Een tikkeltje merkwaardig is het wel om een documentaire over de totstandkoming van de befaamde Matthäus-Passion in de herfst naar de bioscopen te brengen. Tegelijkertijd is er nooit een verkeerd moment om bij het bekendste muziekstuk van Johann Sebastian Bach stil te staan. Juist omdat je er in de weken voor Pasen zo mee wordt doodgegooid. Onder de titel (helaas compleet met spatiefout) De Matthäus Missie van Reinbert de Leeuw maakt de in Duitsland geboren filmmaker Cherry Duyns een portret van componist, dirigent en pianist Reinbert de Leeuw die op uitnodiging van een barokgezelschap zich in de winter van zijn leven nog eens grondig wijdt aan de passie. Het heeft geresulteerd in een document over een bevlogen musicus die de schoonheid van de muziek in elke lichaamscel heeft zitten.
Duyns en De Leeuw werkten al eens eerder samen, onder meer in de reeks Toonmeesters in de jaren tachtig. Wat in ieder geval duidelijk wordt is dat De Leeuw het omvangrijke stuk van Bach tot in elk detail kent.

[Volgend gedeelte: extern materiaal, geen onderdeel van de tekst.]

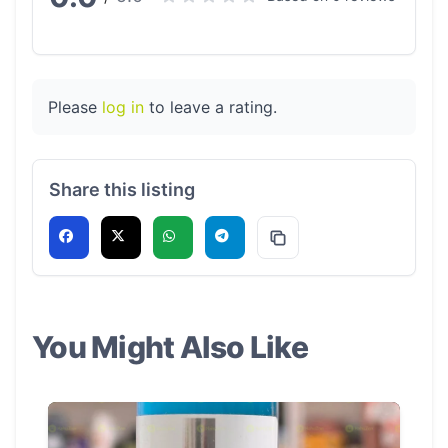
Please
log in
to leave a rating.
Share this listing
You Might Also Like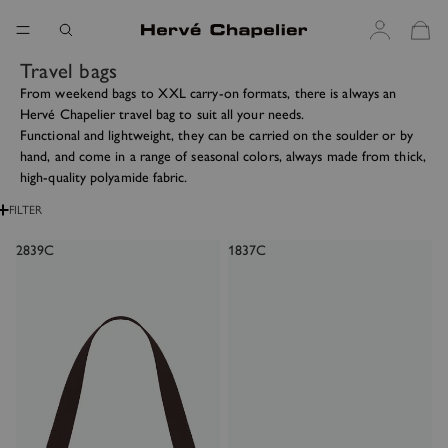
Travel bags
From weekend bags to XXL carry-on formats, there is always an
Hervé Chapelier travel bag to suit all your needs.
Functional and lightweight, they can be carried on the soulder or by
hand, and come in a range of seasonal colors, always made from thick,
high-quality polyamide fabric.
FILTER
2839C
1837C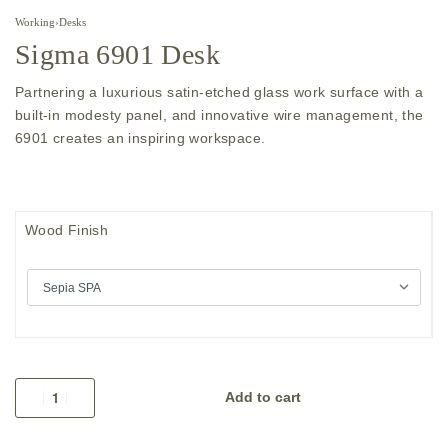
Working
›
Desks
Sigma 6901 Desk
Partnering a luxurious satin-etched glass work surface with a
built-in modesty panel, and innovative wire management, the
6901 creates an inspiring workspace.
Wood Finish
Add to cart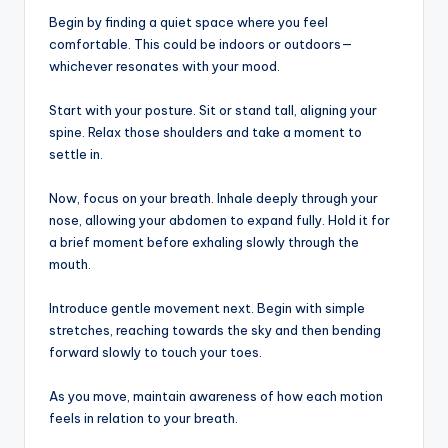
Begin by finding a quiet space where you feel
comfortable. This could be indoors or outdoors—
whichever resonates with your mood.
Start with your posture. Sit or stand tall, aligning your
spine. Relax those shoulders and take a moment to
settle in.
Now, focus on your breath. Inhale deeply through your
nose, allowing your abdomen to expand fully. Hold it for
a brief moment before exhaling slowly through the
mouth.
Introduce gentle movement next. Begin with simple
stretches, reaching towards the sky and then bending
forward slowly to touch your toes.
As you move, maintain awareness of how each motion
feels in relation to your breath.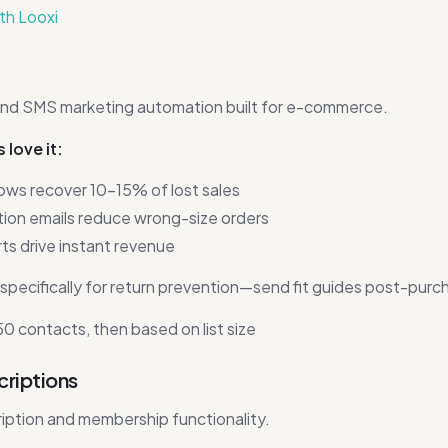
ith Looxi
and SMS marketing automation built for e-commerce.
love it:
ows recover 10-15% of lost sales
on emails reduce wrong-size orders
ts drive instant revenue
specifically for return prevention—send fit guides post-purc
0 contacts, then based on list size
criptions
iption and membership functionality.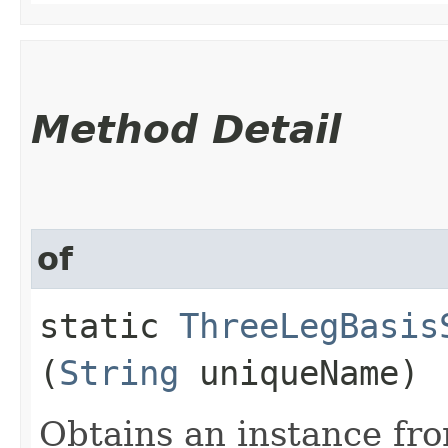
Method Detail
of
static
ThreeLegBasis
(
String
uniqueName)
Obtains an instance fro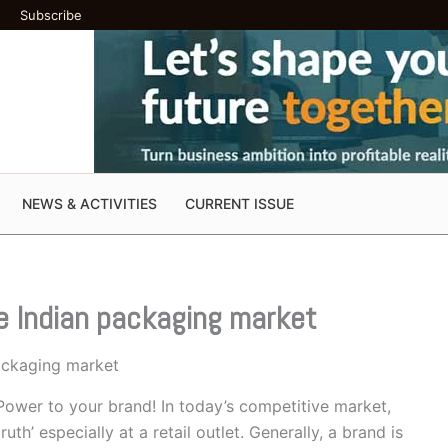
Subscribe
NEWS & ACTIVITIES
CURRENT ISSUE
he Indian packaging market
packaging market
ower to your brand! In today’s competitive market,
h’ especially at a retail outlet. Generally, a brand is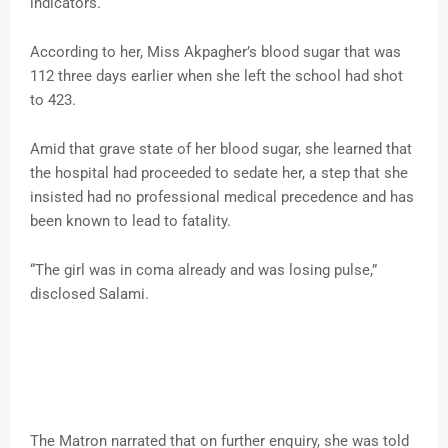
indicators.
According to her, Miss Akpagher’s blood sugar that was
112 three days earlier when she left the school had shot
to 423.
Amid that grave state of her blood sugar, she learned that
the hospital had proceeded to sedate her, a step that she
insisted had no professional medical precedence and has
been known to lead to fatality.
“The girl was in coma already and was losing pulse,”
disclosed Salami.
The Matron narrated that on further enquiry, she was told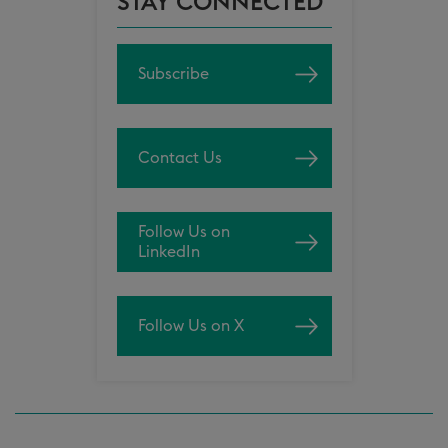
STAY CONNECTED
Subscribe
Contact Us
Follow Us on
LinkedIn
Follow Us on X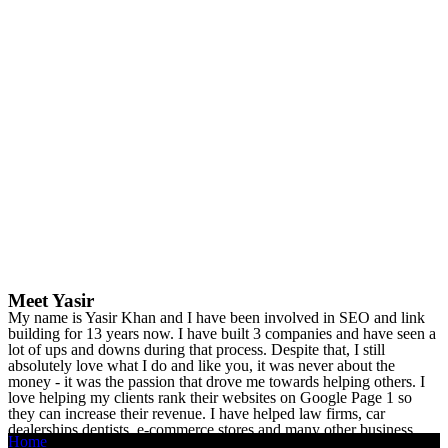
Meet Yasir
My name is Yasir Khan and I have been involved in SEO and link
building for 13 years now. I have built 3 companies and have seen a
lot of ups and downs during that process. Despite that, I still
absolutely love what I do and like you, it was never about the
money - it was the passion that drove me towards helping others. I
love helping my clients rank their websites on Google Page 1 so
they can increase their revenue. I have helped law firms, car
dealerships dentists, e-commerce stores and many other business
Home
owners see a considerable increase in revenue.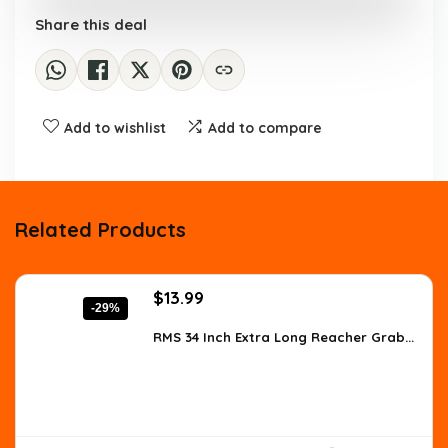
Share this deal
Add to wishlist
Add to compare
Related Products
Original
Current
$
13.99
-29%
price
price
was:
is:
RMS 34 Inch Extra Long Reacher Grab...
$19.73.
$13.99.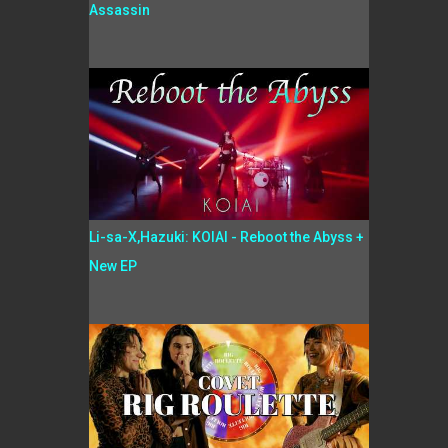
Assassin
Li-sa-X,Hazuki: KOIAI - Reboot the Abyss +
New EP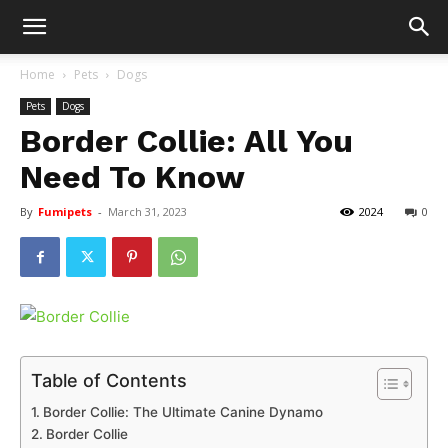
Home
Pets
Dogs
Pets
Dogs
Border Collie: All You
Need To Know
By
Fumipets
-
March 31, 2023
2024
0
Table of Contents
Border Collie: The Ultimate Canine Dynamo
Border Collie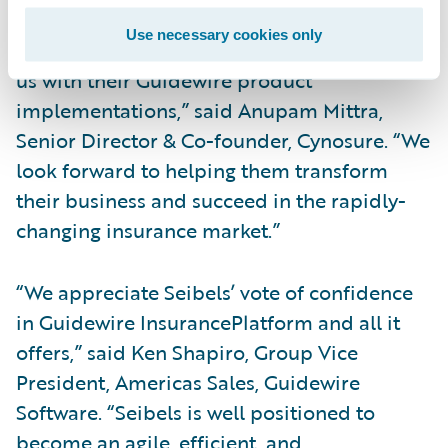
Use necessary cookies only
“We are honored that Seibels has entrusted
us with their Guidewire product
implementations,” said Anupam Mittra,
Senior Director & Co-founder, Cynosure. “We
look forward to helping them transform
their business and succeed in the rapidly-
changing insurance market.”
“We appreciate Seibels’ vote of confidence
in Guidewire InsurancePlatform and all it
offers,” said Ken Shapiro, Group Vice
President, Americas Sales, Guidewire
Software. “Seibels is well positioned to
become an agile, efficient, and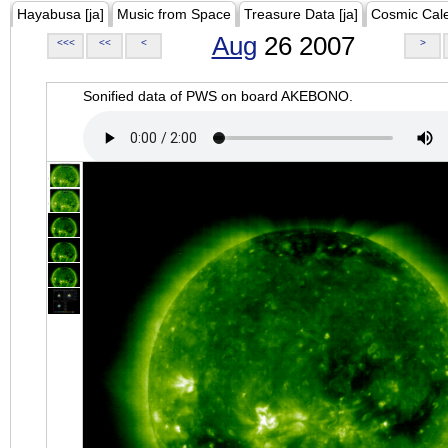
Hayabusa [ja]
Music from Space
Treasure Data [ja]
Cosmic Cal
Aug
26 2007
<<<
<<
<
>
Sonified data of PWS on board AKEBONO.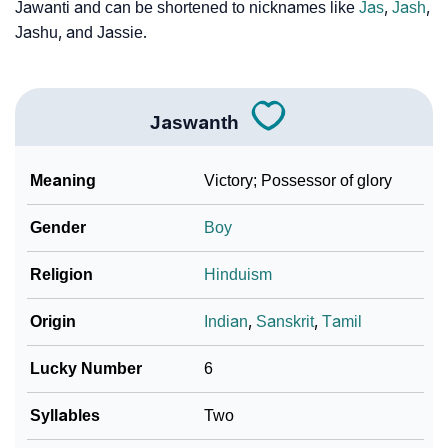
Jawanti and can be shortened to nicknames like
Jas
,
Jash
,
Jashu, and Jassie.
Jaswanth
Meaning
Victory; Possessor of glory
Gender
Boy
Religion
Hinduism
Origin
Indian
,
Sanskrit
,
Tamil
Lucky Number
6
Syllables
Two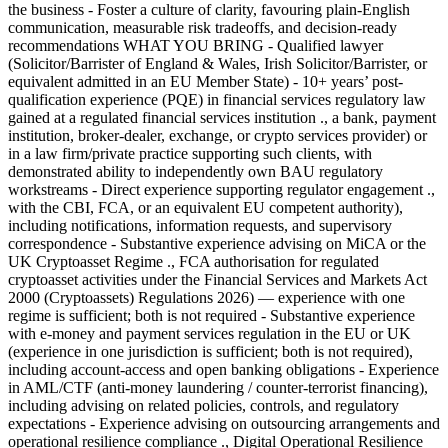
the business - Foster a culture of clarity, favouring plain-English
communication, measurable risk tradeoffs, and decision-ready
recommendations WHAT YOU BRING - Qualified lawyer
(Solicitor/Barrister of England & Wales, Irish Solicitor/Barrister, or
equivalent admitted in an EU Member State) - 10+ years’ post-
qualification experience (PQE) in financial services regulatory law
gained at a regulated financial services institution ., a bank, payment
institution, broker-dealer, exchange, or crypto services provider) or
in a law firm/private practice supporting such clients, with
demonstrated ability to independently own BAU regulatory
workstreams - Direct experience supporting regulator engagement .,
with the CBI, FCA, or an equivalent EU competent authority),
including notifications, information requests, and supervisory
correspondence - Substantive experience advising on MiCA or the
UK Cryptoasset Regime ., FCA authorisation for regulated
cryptoasset activities under the Financial Services and Markets Act
2000 (Cryptoassets) Regulations 2026) — experience with one
regime is sufficient; both is not required - Substantive experience
with e-money and payment services regulation in the EU or UK
(experience in one jurisdiction is sufficient; both is not required),
including account-access and open banking obligations - Experience
in AML/CTF (anti-money laundering / counter-terrorist financing),
including advising on related policies, controls, and regulatory
expectations - Experience advising on outsourcing arrangements and
operational resilience compliance ., Digital Operational Resilience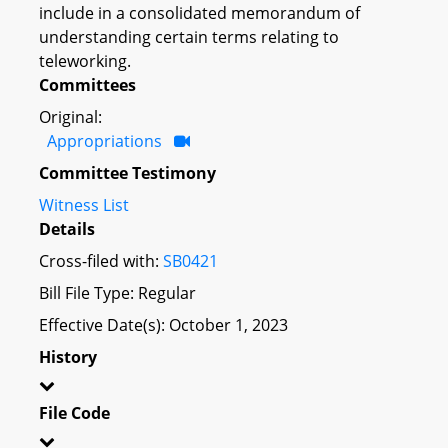
include in a consolidated memorandum of
understanding certain terms relating to
teleworking.
Committees
Original:
Appropriations
Committee Testimony
Witness List
Details
Cross-filed with:
SB0421
Bill File Type: Regular
Effective Date(s): October 1, 2023
History
File Code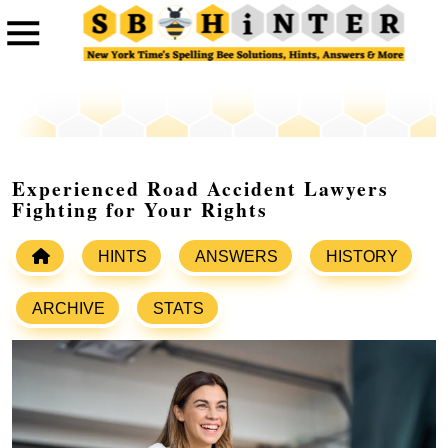
Experienced Road Accident Lawyers
Fighting for Your Rights
HINTS
ANSWERS
HISTORY
ARCHIVE
STATS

Bovendien beschikt hij over het vermogen om heel precies aan zijn orkest duidelijk te maken waar voor hem de belangrijkste accenten liggen. Gewoon aan de keukentafel met de oude partituren uit zijn studententijd voor zijn neus. We volgen het hele proces van de eerste momenten waarop De Leeuw de akoestiek in de Nieuwe Kerk aan de Dam in het Amsterdam waar hij geboren is test, tot de repetities met de diverse internationale solisten. De Leeuw is een pietje-precies, die over elke noot kan vallen. Tegelijkertijd zal hij nooit onder stoelen of banken steken als hij tevreden of ontroerd is bij een muzikale vertolking.
Zelfs voor ervaren luisteraars van de Matthäus-Passion valt er met Duyns' documentaire nog een boel te ontdekken. De Leeuw geeft het ook zelf toe. Hij kan 's morgens zo veel verschillende muziekstukken opzetten, maar vaak verlangt hij toch het meest naar het stuk van Bach. Als hij de rest van zijn hopelijk nog lange leven nog maar aan een stuk mag besteden, dan zal het de passie van Bach zijn. Duyns weet een goede balans te treffen tussen het volgen van De Leeuw in het repetitieproces, de geestdrift en passie van de man en de schoonheid van Bachs meesterwerk. Alles komt in gelijke mate aan bod al is de speelduur aan de korte kant. Zo had Duyns naar het einde toe meer tijd gehad om nog een deel van de Passion zonder onderbrekingen te laten horen.
De wijze waarop De Leeuw zich met zijn achtenzeventig jaar als een enthousiaste nieuweling op het stuk stort, is in ieder geval jaloersmakend. Hij weet met gemak de neuzen van de leden van het Holland Baroque ensemble en het Nederlands Kamerkoor dezelfde kant op te krijgen. Je krijgt in ieder geval de sterke indruk dat De Leeuws bevlogenheid resoneert in een stuk dat elke jaar op duizenden plekken ter wereld wordt uitgevoerd. Voor Reinbert de Leeuw voelt het in ieder geval alsof hij de Matthäus voor het eerst hoort.